The time taken to perform the calculations necessary will vary quite considerably, depending on the type of computer used, and the efficiency of the algorithms and their implementation. A small computer may take a minute or longer to calculate each spectrum, or a large super-mini computer could be capable of displaying the results in real time (at least for audio frequency bandwidths). A digital computer is also capable of performing alternative types of analysis and display, for much of which a great deal of the calculation need only be performed once. For example it is possible to generate auto-correlation functions of the signals, or with somewhat greater effort, the sonar ambiguity function. Programs may also be provided to perform feature extraction on the resulting analyses and these may then be subjected to statistical analysis.
To date the computer displays of ultrasonic signals have tended to be of rather poor quality. They are often displayed as isometric projections of a surface, possibly with the frequency and time axes reversed with respect to a ‘normal’ sonagram, and they can be confusing and difficult to interpret. This is especially true of published examples where only a single display of a signal is available. This problem should be rapidly overcome as high resolution colour, grey-scale displays become more common.

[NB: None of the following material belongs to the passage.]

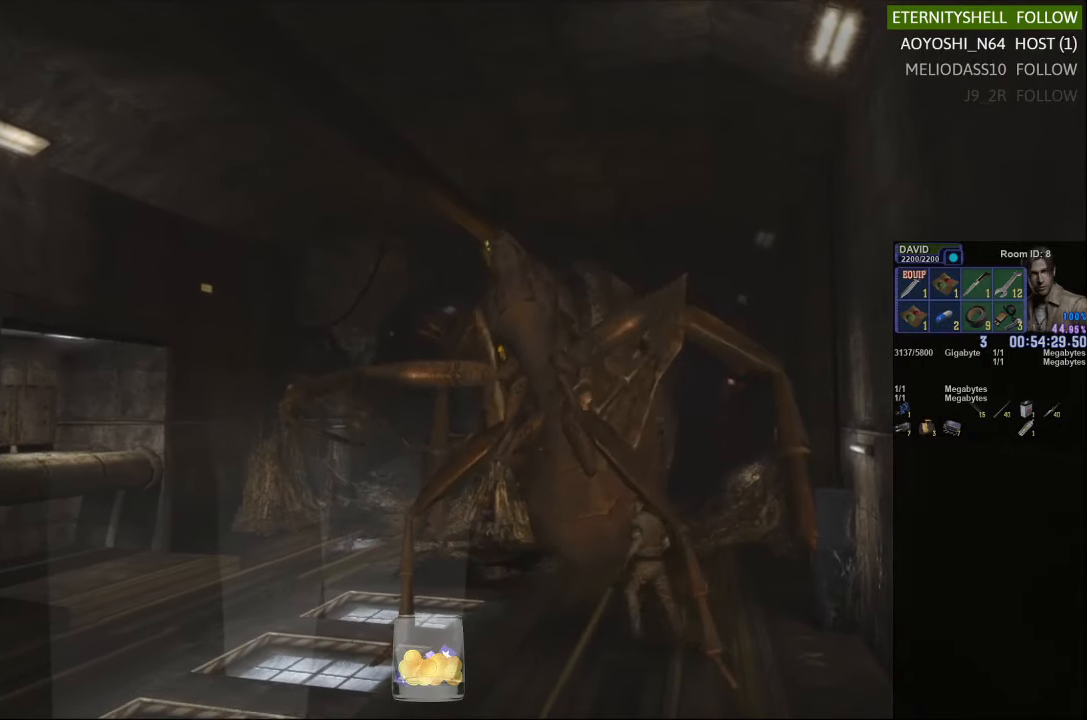
{"buttons": ["B", "R1"], "left_stick": "center", "right_stick": "center", "events": [[21, "R1", "down"], [21, "left_stick", "center"], [83, "B", "down"], [208, "B", "up"], [438, "B", "down"]]}
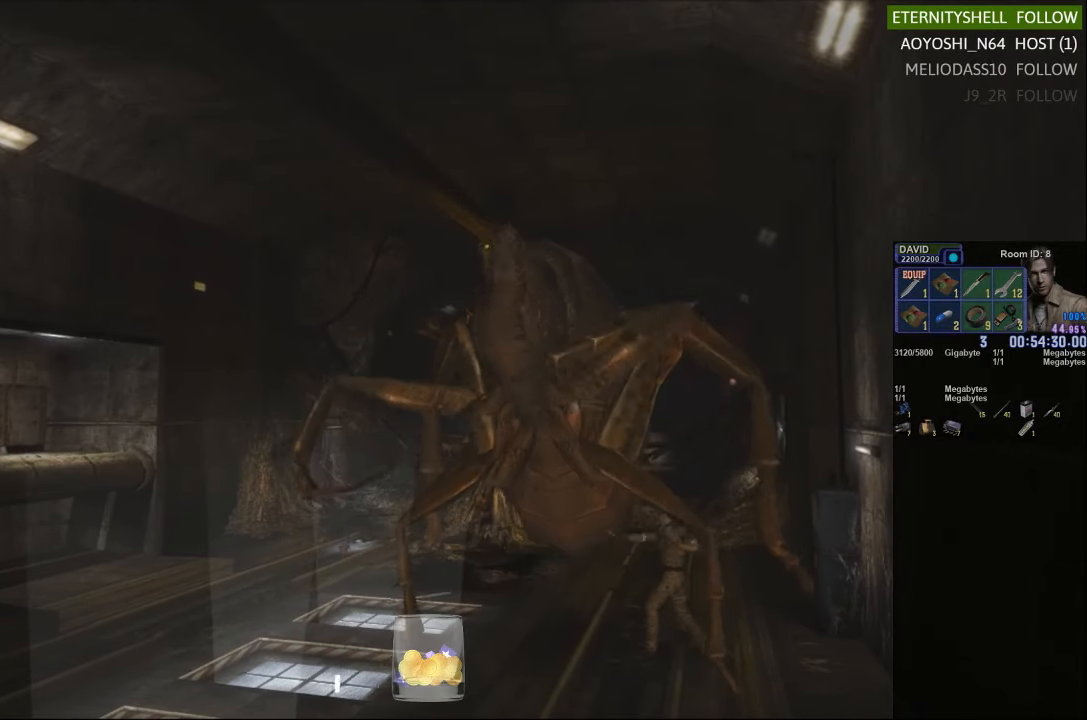
{"buttons": ["R1"], "left_stick": "center", "right_stick": "center", "events": [[63, "B", "up"], [354, "B", "down"], [479, "B", "up"]]}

The sonagraph type of display provides a simple description of the structure of the sound. In many cases, especially for echolocation signals, it is useful to be able to estimate the functional properties of the sound. For sonar signals it is possible to make certain broad statements about the properties of different types of signal. A long constant frequency signal will be good for measuring velocity by the doppler shift, a short wideband pulse will be ideal for measuring range. It is less obvious to tell what advantage a bat might get from using more or fewer harmonics, or by shifting the main energy in the signal from one harmonic to another.
Much of the information about the properties of a signal, assuming an ideal processing system, can be derived from an analysis of its structure. The auto-correlation function of the signal gives a measure of the effectiveness of the signal in a range measuring system. The narrower the peak of the function the greater the range resolution. If the auto-correlation function consists of a whole train of peaks of equal height and shape, then there will be multiple ambiguities in the range measurement - it is not possible to tell which peak really corresponds to the range of the target.
The sonar ambiguity diagram is a more elaborate extension of this principle and shows the effectiveness of the system at measuring the range of targets moving at different velocities (or alternatively the velocity of targets at different ranges). Derivatives of the ambiguity diagram can then be produced to show the effect of acceleration on the performance of the sonar system, or the effects of attempting to measure the angular direction of the target at the same time as other parameters. It can also be used to show whether a system has good rejection of echoes from other sources, whether the echolocation cries of other members of its own species, or jamming signals produced by its prey.
The first ambiguity diagrams of the echolocation signals of bats were produced by Cahlander ( ), using an analogue system, and computer generated diagrams of the signals of a number of species of bats have been produced by Beuter ( ).